The large corporate groups that own most of the big watch companies in Switzerland and Germany are very often the punching bag for those in the industry who aren’t actually employed by them. Quite often, the criticisms have merit. Their structure makes them cumbersome, for example, often with a short-term focus on profits. Lately, there have been efforts to leverage their collective technical horsepower, and these provide an interesting window on the contrasting styles and management philosophies at work.
Over the last two years, certain brands—under their appropriate corporate umbrellas—have released impressive watches that have clearly been given an extra assist. The groups, intent on building innovative and noteworthy product, have invested in shared R&D—a communal skunk works, if you will—in order to advance the technical capabilities of the brands.
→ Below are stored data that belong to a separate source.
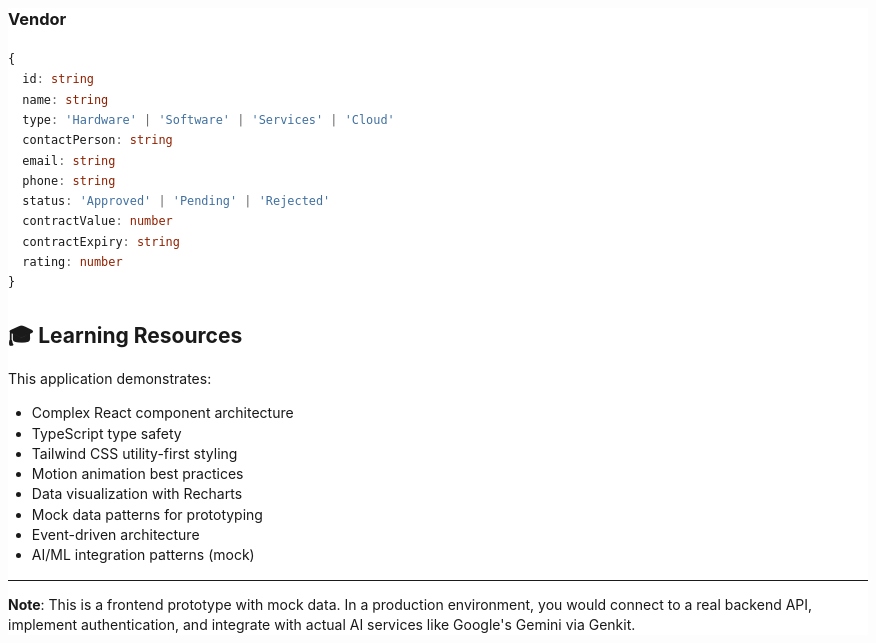 ### Vendor
```typescript
{
  id: string
  name: string
  type: 'Hardware' | 'Software' | 'Services' | 'Cloud'
  contactPerson: string
  email: string
  phone: string
  status: 'Approved' | 'Pending' | 'Rejected'
  contractValue: number
  contractExpiry: string
  rating: number
}
```

## 🎓 Learning Resources

This application demonstrates:
- Complex React component architecture
- TypeScript type safety
- Tailwind CSS utility-first styling
- Motion animation best practices
- Data visualization with Recharts
- Mock data patterns for prototyping
- Event-driven architecture
- AI/ML integration patterns (mock)

---

**Note**: This is a frontend prototype with mock data. In a production environment, you would connect to a real backend API, implement authentication, and integrate with actual AI services like Google's Gemini via Genkit.
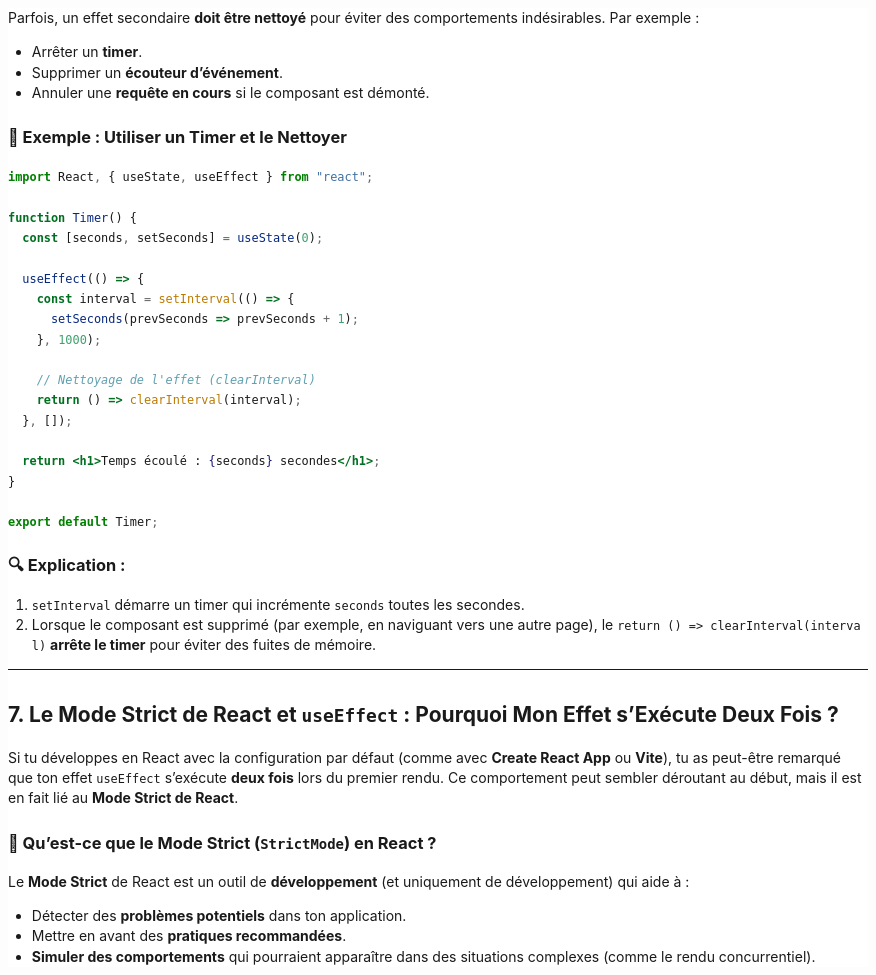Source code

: Parfois, un effet secondaire **doit être nettoyé** pour éviter des comportements indésirables. Par exemple :

- Arrêter un **timer**.
- Supprimer un **écouteur d’événement**.
- Annuler une **requête en cours** si le composant est démonté.

### **📌 Exemple : Utiliser un Timer et le Nettoyer**

```jsx
import React, { useState, useEffect } from "react";

function Timer() {
  const [seconds, setSeconds] = useState(0);

  useEffect(() => {
    const interval = setInterval(() => {
      setSeconds(prevSeconds => prevSeconds + 1);
    }, 1000);

    // Nettoyage de l'effet (clearInterval)
    return () => clearInterval(interval);
  }, []);

  return <h1>Temps écoulé : {seconds} secondes</h1>;
}

export default Timer;
```

### **🔍 Explication :**

1. `setInterval` démarre un timer qui incrémente `seconds` toutes les secondes.
2. Lorsque le composant est supprimé (par exemple, en naviguant vers une autre page), le `return () => clearInterval(interval)` **arrête le timer** pour éviter des fuites de mémoire.

---

## **7. Le Mode Strict de React et `useEffect` : Pourquoi Mon Effet s’Exécute Deux Fois ?**

Si tu développes en React avec la configuration par défaut (comme avec **Create React App** ou **Vite**), tu as peut-être remarqué que ton effet `useEffect` s’exécute **deux fois** lors du premier rendu. Ce comportement peut sembler déroutant au début, mais il est en fait lié au **Mode Strict de React**.

### **📌 Qu’est-ce que le Mode Strict (`StrictMode`) en React ?**

Le **Mode Strict** de React est un outil de **développement** (et uniquement de développement) qui aide à :

- Détecter des **problèmes potentiels** dans ton application.
- Mettre en avant des **pratiques recommandées**.
- **Simuler des comportements** qui pourraient apparaître dans des situations complexes (comme le rendu concurrentiel).
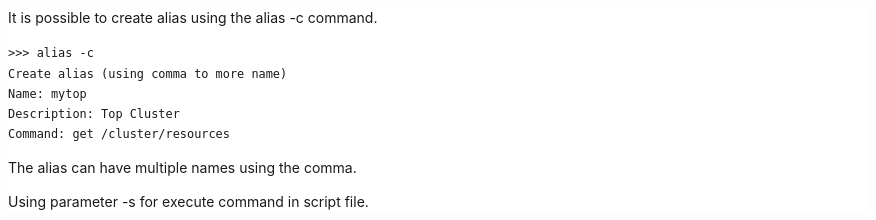 It is possible to create alias using the alias -c command.

```txt
>>> alias -c
Create alias (using comma to more name)
Name: mytop
Description: Top Cluster
Command: get /cluster/resources
```

The alias can have multiple names using the comma.

Using parameter -s for execute command in script file.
The question between the groups at the moment is one of approach. LVMH remains very much an underdog in terms of market share. It’s overtly assisting Zenith, lately a laggard at the group, to a new position as a technical leader among their brands. The group is quite open about shared R&D. High-frequency chronograph mechanisms—developed at TAG Heuer—are being refined by TAG Heuer general director Guy Semon and launched in Zenith watches like the new Defy El Primero 21. This kind of work was only a sideshow at TAG Heuer, but seem entirely at home under Zenith’s roof, with its considerable history in exactly this area.
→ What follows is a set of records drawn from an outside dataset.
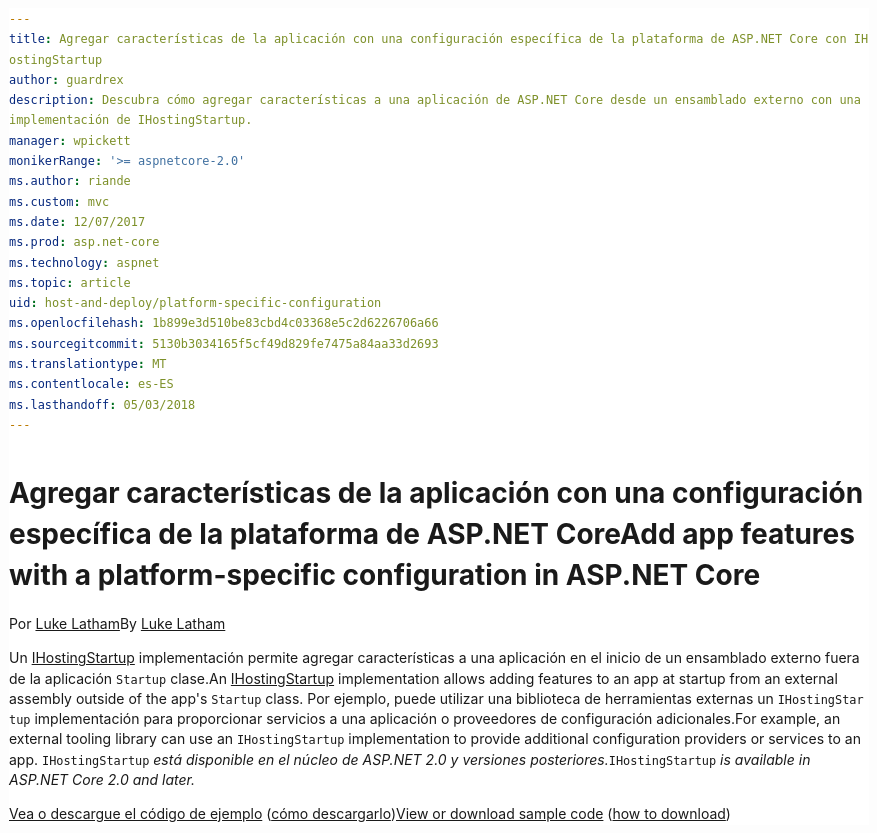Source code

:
 ```yaml
---
title: Agregar características de la aplicación con una configuración específica de la plataforma de ASP.NET Core con IHostingStartup
author: guardrex
description: Descubra cómo agregar características a una aplicación de ASP.NET Core desde un ensamblado externo con una implementación de IHostingStartup.
manager: wpickett
monikerRange: '>= aspnetcore-2.0'
ms.author: riande
ms.custom: mvc
ms.date: 12/07/2017
ms.prod: asp.net-core
ms.technology: aspnet
ms.topic: article
uid: host-and-deploy/platform-specific-configuration
ms.openlocfilehash: 1b899e3d510be83cbd4c03368e5c2d6226706a66
ms.sourcegitcommit: 5130b3034165f5cf49d829fe7475a84aa33d2693
ms.translationtype: MT
ms.contentlocale: es-ES
ms.lasthandoff: 05/03/2018
---
```

# <a name="add-app-features-with-a-platform-specific-configuration-in-aspnet-core"></a><span data-ttu-id="a05e4-103">Agregar características de la aplicación con una configuración específica de la plataforma de ASP.NET Core</span><span class="sxs-lookup"><span data-stu-id="a05e4-103">Add app features with a platform-specific configuration in ASP.NET Core</span></span>

<span data-ttu-id="a05e4-104">Por [Luke Latham](https://github.com/guardrex)</span><span class="sxs-lookup"><span data-stu-id="a05e4-104">By [Luke Latham](https://github.com/guardrex)</span></span>

<span data-ttu-id="a05e4-105">Un [IHostingStartup](/dotnet/api/microsoft.aspnetcore.hosting.ihostingstartup) implementación permite agregar características a una aplicación en el inicio de un ensamblado externo fuera de la aplicación `Startup` clase.</span><span class="sxs-lookup"><span data-stu-id="a05e4-105">An [IHostingStartup](/dotnet/api/microsoft.aspnetcore.hosting.ihostingstartup) implementation allows adding features to an app at startup from an external assembly outside of the app's `Startup` class.</span></span> <span data-ttu-id="a05e4-106">Por ejemplo, puede utilizar una biblioteca de herramientas externas un `IHostingStartup` implementación para proporcionar servicios a una aplicación o proveedores de configuración adicionales.</span><span class="sxs-lookup"><span data-stu-id="a05e4-106">For example, an external tooling library can use an `IHostingStartup` implementation to provide additional configuration providers or services to an app.</span></span> <span data-ttu-id="a05e4-107">`IHostingStartup` *está disponible en el núcleo de ASP.NET 2.0 y versiones posteriores.*</span><span class="sxs-lookup"><span data-stu-id="a05e4-107">`IHostingStartup` *is available in ASP.NET Core 2.0 and later.*</span></span>

<span data-ttu-id="a05e4-108">[Vea o descargue el código de ejemplo](https://github.com/aspnet/Docs/tree/master/aspnetcore/host-and-deploy/platform-specific-configuration/sample/) ([cómo descargarlo](xref:tutorials/index#how-to-download-a-sample))</span><span class="sxs-lookup"><span data-stu-id="a05e4-108">[View or download sample code](https://github.com/aspnet/Docs/tree/master/aspnetcore/host-and-deploy/platform-specific-configuration/sample/) ([how to download](xref:tutorials/index#how-to-download-a-sample))</span></span>
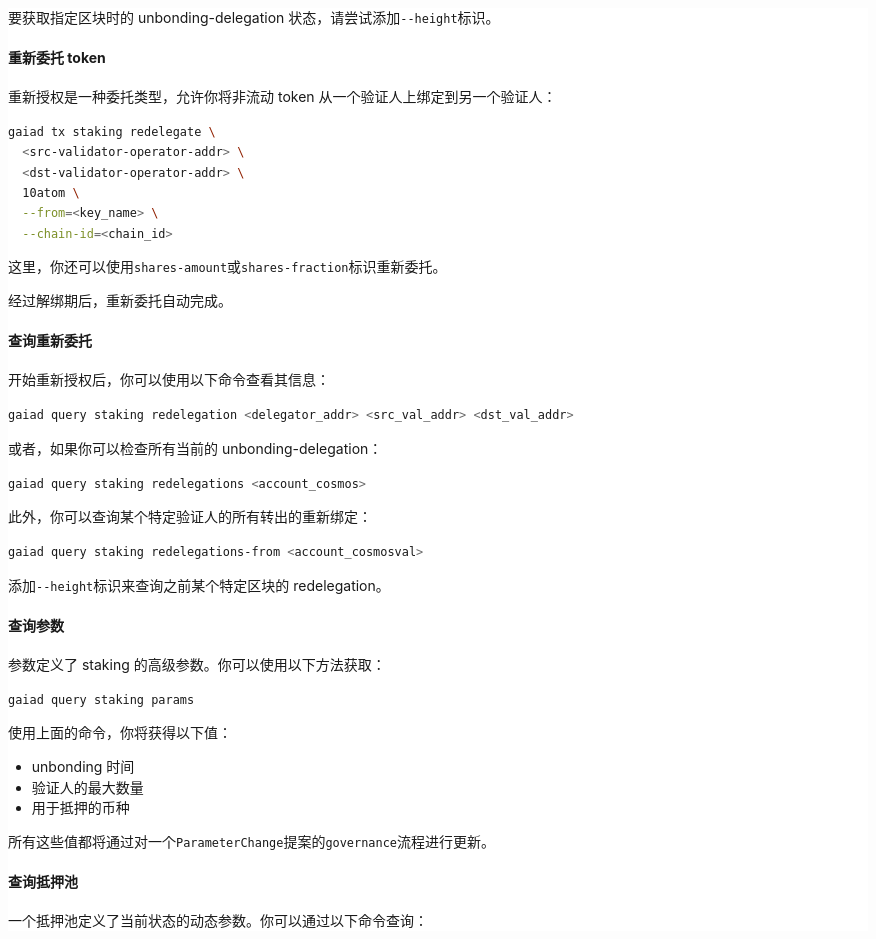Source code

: 要获取指定区块时的 unbonding-delegation 状态，请尝试添加`--height`标识。

#### 重新委托 token

重新授权是一种委托类型，允许你将非流动 token 从一个验证人上绑定到另一个验证人：

```bash
gaiad tx staking redelegate \
  <src-validator-operator-addr> \
  <dst-validator-operator-addr> \
  10atom \
  --from=<key_name> \
  --chain-id=<chain_id>
```

这里，你还可以使用`shares-amount`或`shares-fraction`标识重新委托。

经过解绑期后，重新委托自动完成。

#### 查询重新委托

开始重新授权后，你可以使用以下命令查看其信息：

```bash
gaiad query staking redelegation <delegator_addr> <src_val_addr> <dst_val_addr>
```

或者，如果你可以检查所有当前的 unbonding-delegation：

```bash
gaiad query staking redelegations <account_cosmos>
```

此外，你可以查询某个特定验证人的所有转出的重新绑定：

```bash
gaiad query staking redelegations-from <account_cosmosval>
```

添加`--height`标识来查询之前某个特定区块的 redelegation。

#### 查询参数

参数定义了 staking 的高级参数。你可以使用以下方法获取：

```bash
gaiad query staking params
```

使用上面的命令，你将获得以下值：

- unbonding 时间
- 验证人的最大数量
- 用于抵押的币种

所有这些值都将通过对一个`ParameterChange`提案的`governance`流程进行更新。

#### 查询抵押池

一个抵押池定义了当前状态的动态参数。你可以通过以下命令查询：
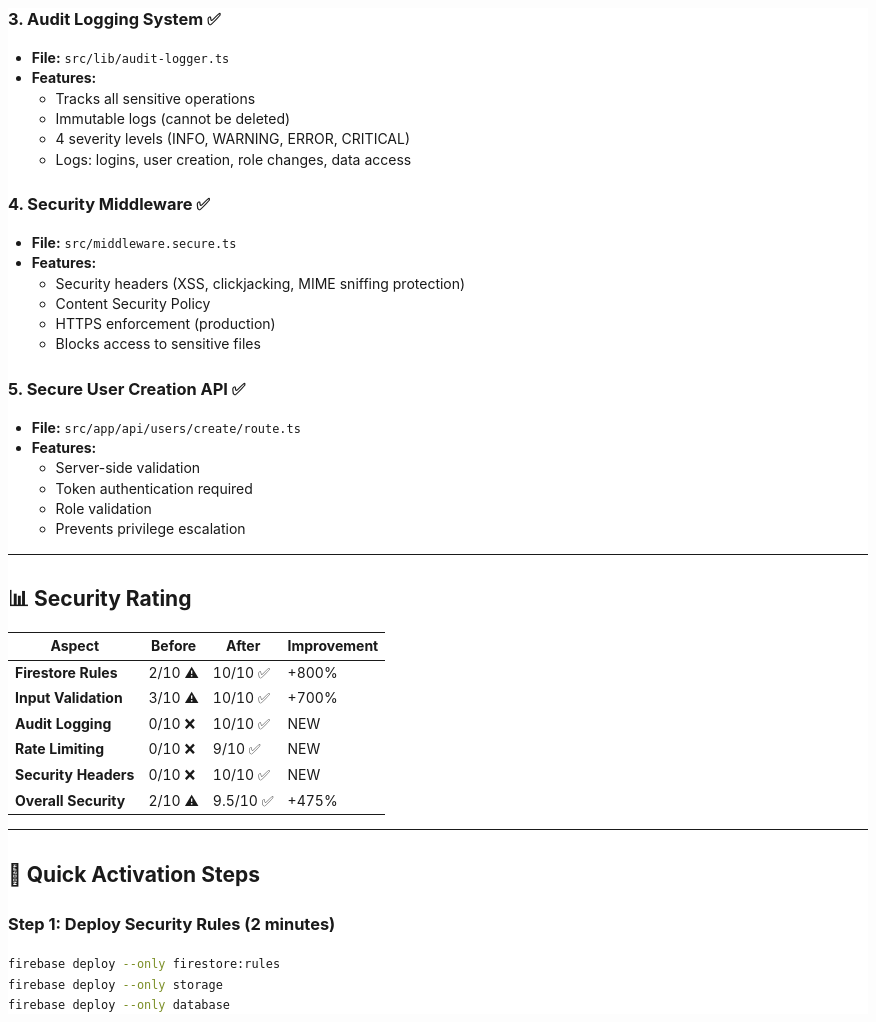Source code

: ### 3. **Audit Logging System** ✅
- **File:** `src/lib/audit-logger.ts`
- **Features:**
  - Tracks all sensitive operations
  - Immutable logs (cannot be deleted)
  - 4 severity levels (INFO, WARNING, ERROR, CRITICAL)
  - Logs: logins, user creation, role changes, data access

### 4. **Security Middleware** ✅
- **File:** `src/middleware.secure.ts`
- **Features:**
  - Security headers (XSS, clickjacking, MIME sniffing protection)
  - Content Security Policy
  - HTTPS enforcement (production)
  - Blocks access to sensitive files

### 5. **Secure User Creation API** ✅
- **File:** `src/app/api/users/create/route.ts`
- **Features:**
  - Server-side validation
  - Token authentication required
  - Role validation
  - Prevents privilege escalation

---

## 📊 Security Rating

| Aspect | Before | After | Improvement |
|--------|--------|-------|-------------|
| **Firestore Rules** | 2/10 ⚠️ | 10/10 ✅ | +800% |
| **Input Validation** | 3/10 ⚠️ | 10/10 ✅ | +700% |
| **Audit Logging** | 0/10 ❌ | 10/10 ✅ | NEW |
| **Rate Limiting** | 0/10 ❌ | 9/10 ✅ | NEW |
| **Security Headers** | 0/10 ❌ | 10/10 ✅ | NEW |
| **Overall Security** | 2/10 ⚠️ | 9.5/10 ✅ | +475% |

---

## 🚀 Quick Activation Steps

### Step 1: Deploy Security Rules (2 minutes)
```bash
firebase deploy --only firestore:rules
firebase deploy --only storage
firebase deploy --only database
```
The same thing is, of course, happening elsewhere. Brands within the Swatch Group have openly shared technology and movements for decades, a practice entirely in line with the group ethos of efficient industrial production. Richemont has been much quieter about their activities, yet it’s obvious from a string of highly technical products coming from Van Cleef & Arpels, Panerai, even Baume & Mercier that some form of outside assistance is underway. When pressed, many technical people point to Val Fleurier, Richemont’s inter-brand facility in the Jura as well as the new campus in Meyrin.
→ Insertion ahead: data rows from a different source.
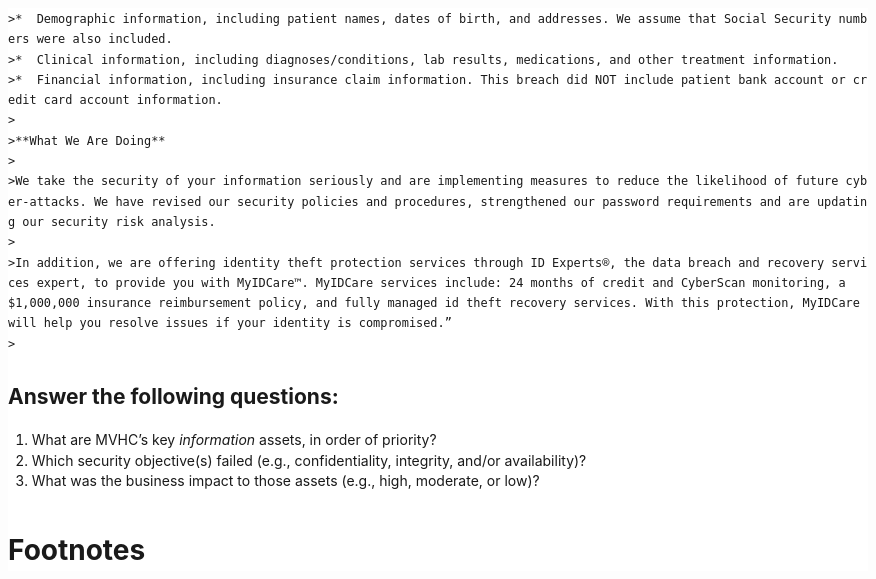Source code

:     >*	Demographic information, including patient names, dates of birth, and addresses. We assume that Social Security numbers were also included.
    >*	Clinical information, including diagnoses/conditions, lab results, medications, and other treatment information.
    >*	Financial information, including insurance claim information. This breach did NOT include patient bank account or credit card account information.
    >
    >**What We Are Doing**
    >
    >We take the security of your information seriously and are implementing measures to reduce the likelihood of future cyber-attacks. We have revised our security policies and procedures, strengthened our password requirements and are updating our security risk analysis.
    >
    >In addition, we are offering identity theft protection services through ID Experts®, the data breach and recovery services expert, to provide you with MyIDCare™. MyIDCare services include: 24 months of credit and CyberScan monitoring, a $1,000,000 insurance reimbursement policy, and fully managed id theft recovery services. With this protection, MyIDCare will help you resolve issues if your identity is compromised.”
    >

## Answer the following questions:

1. What are MVHC’s key _information_ assets, in order of priority?
2. Which security objective(s) failed (e.g., confidentiality, integrity, and/or availability)?
3. What was the business impact to those assets (e.g., high, moderate, or low)?



# Footnotes

[^1]: “Adverse effects on individuals may include, but are not limited to, loss of the privacy to which individuals are entitled under law. effect on organizational operations, organizational assets, or individuals,” FIPS 199, p. 2, footnote in the original.

[1]: https://www.csoonline.com/article/3441220/marriott-data-breach-faq-how-did-it-happen-and-what-was-the-impact.html
[2]: https://www.hsgac.senate.gov/imo/media/doc/Soresnson%20Testimony.pdf
[3]: https://www.computerweekly.com/news/252453521/Marriott-data-breach-highlights-basic-failings
[4]: https://www.nytimes.com/2018/12/11/us/politics/trump-china-trade.html
[5]: https://www.washingtonpost.com/technology/2018/12/12/us-investigators-point-china-marriott-hack-affecting-million-travelers/
[6]: https://www.nytimes.com/2020/02/10/us/politics/equifax-hack-china.html
[7]: https://news.marriott.com/2019/02/marriott-international-reports-fourth-quarter-2018-results/
[8]: https://ico.org.uk/media/action-weve-taken/mpns/2618524/marriott-international-inc-mpn-20201030.pdf
[9]: https://www.huntonprivacyblog.com/2020/10/30/ico-fines-marriott-international-18-4-million-for-security-breach/
[10]: https://marriott.gcs-web.com/node/30866/html
[11]: https://www.beckershospitalreview.com/cybersecurity/ohio-hospital-s-ehr-hit-by-ransomware-attack-exposes-7-000-patients-info.html
[12]: https://www.mass.gov/doc/assigned-data-beach-number-17359-muskingum-valley-health-centers/download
These two sites are hardly secrets; Val Fleurier has long been known to provide small series production for a number of brands. Now it has clearly been enhanced with greater R&D capabilities. And while inklings of this have been put forth in press materials coming from the brands, it had been—prior to his unexpected departure—head of watchmaking Georges Kern’s policy not to comment on such activity.
The effect of these different approaches is striking from an outside perspective. Through transparency, Zenith’s product offering (with more technical fireworks to come mid-September) conveys ingenuity, not brand miscegenation, and seems to represent another brilliant deployment by Jean-Claude Biver. Richemont’s silence on the subject, by contrast, does not take advantage of their capabilities, and reminds us of the many other times the watch industry has underestimated collectors’ intelligence.
All the groups have an exceedingly poor record of listening to their customers. There is perhaps a slightly greater chance they can listen to each other.